Father–of-six Shamsiddin Ayubov, originally from the village of Morteppa, was moved to Kavshduzon in 1986 to construct a Soviet state-owned farm.
In 1989 he was allocated a 600-square-metre plot of land that he had to share with another family.
As a worker in the communally-owned local vineyard, Ayubov was eligible to apply for his own plot of land. Keen to move his growing family into their own property, he registered and waited in vain for one to come up.
“Some people who hadn’t been officially registered for a plot of land already got one. Some of them were even born after we had moved to this place,” Shamsiddin’s wife Azizbi Ayubova told IWPR.
She added that local authorities had advised them to pay into the Hissor district development fund when they first registered. They duly invested all their savings, but there was still no movement on their case.
Ayubova’s son, Abdukarim Ayubov – himself now a father-of-five – told IWPR that he made 20 written and oral applications to the local authorities without receiving a response.
(Listen to the story in Tajik and Russian here).
After the IWPR report was broadcast in May, local authorities made staff changes in the department responsible for dealing with public queries on land.
The Ayubov family was contacted shortly after.
A source in the local government’s real estate committee told IWPR that the Ayubovs would be allocated 600 square metres of land after the end of the grape harvest in November.
IWPR radio programmes are broadcast on national partner radio stations in local languages in Kyrgyzstan, Tajikistan and Kazakstan.
Apart from helping hold local authorities accountable, they also serve as a valuable source of information.
Dushanbe resident Rustam Soliev called the IWPR office in the Tajik capital to thank staff after learning from a piece on local radio that TB treatment was free in the country.
(Listen to the story in Tajik and Russian here).
He explained that he had been buying expensive black-market medication for his TB sufferer son, without realizing that he could get the same treatment for free from the state.
“My son has been sick for almost a year.
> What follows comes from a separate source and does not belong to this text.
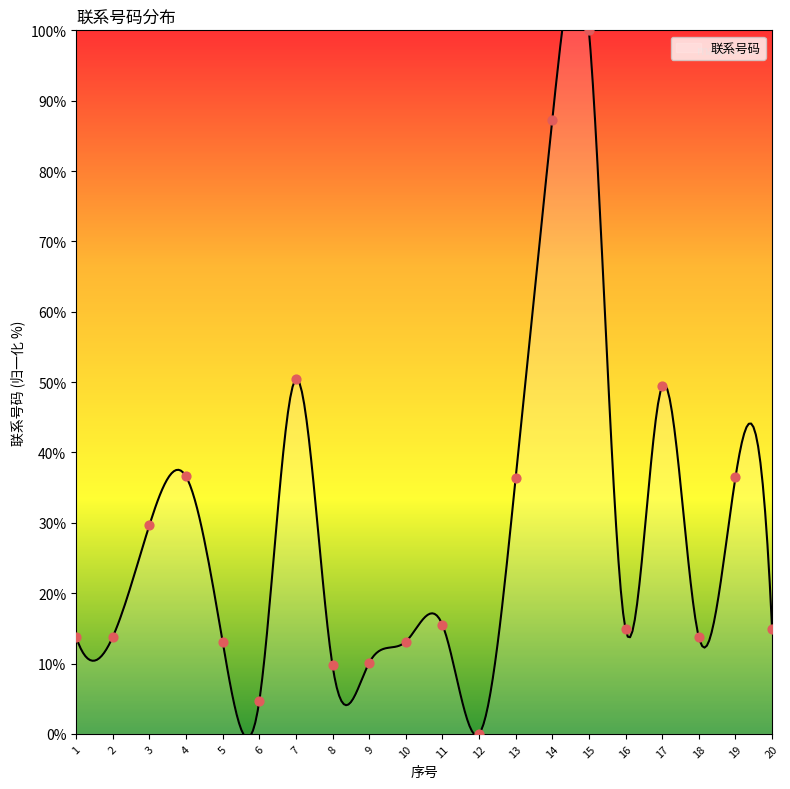

What is the ratio of the value at 1 to the value at 10?

1.1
I spent more than 70 per cent of my salary on drugs only,’ he said. “It means that I was cheated. Thank you for opening my eyes. Now having listened to your report, I am aware that I can demand free medication,” Soliev said.
Many listeners also contacted IWPR’s Dushanbe office after a radio report on new regulations for names of newborns.
Legislators had banned first names of Arabic origin and surnames with Slavic endings.
Newborns must be named according to Tajik cultural traditions, with formal application made to justify the use of any foreign names.
(Listen to the story in Tajik and Russian here).
“[This law] appears to attack Tajik citizens,” said Mariya Zaharova told IWPR.
“It’s a pity. Every individual has a right to call one’s child as he or she wants. But our authorities don’t think so. It’s a real shame.”